[Assigned task]: Exact copies of all entries are needed. Pictures are to be left out.

[Dataset]:
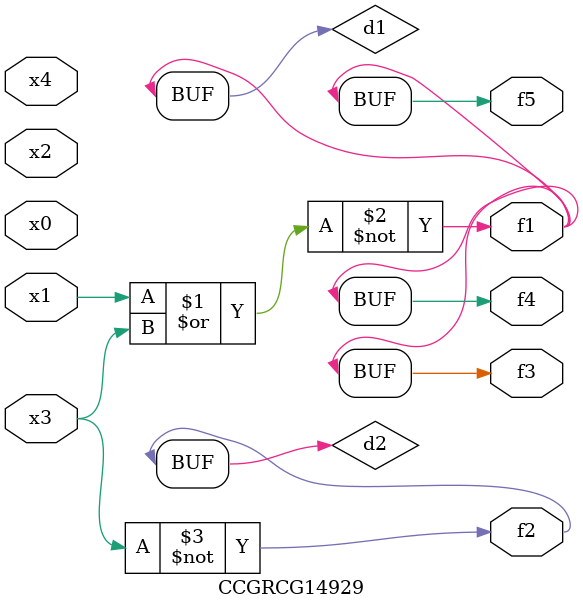
<source format=v>
module CCGRCG14929(
	input x0, x1, x2, x3, x4,
	output f1, f2, f3, f4, f5
);

	wire d1, d2;

	nor (d1, x1, x3);
	not (d2, x3);
	assign f1 = d1;
	assign f2 = d2;
	assign f3 = d1;
	assign f4 = d1;
	assign f5 = d1;
endmodule

</source>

[Answer to this task]:
<source format=v>
module CCGRCG14929(
	input x0, x1, x2, x3, x4,
	output f1, f2, f3, f4, f5
);

	wire d1, d2;

	nor (d1, x1, x3);
	not (d2, x3);
	assign f1 = d1;
	assign f2 = d2;
	assign f3 = d1;
	assign f4 = d1;
	assign f5 = d1;
endmodule

</source>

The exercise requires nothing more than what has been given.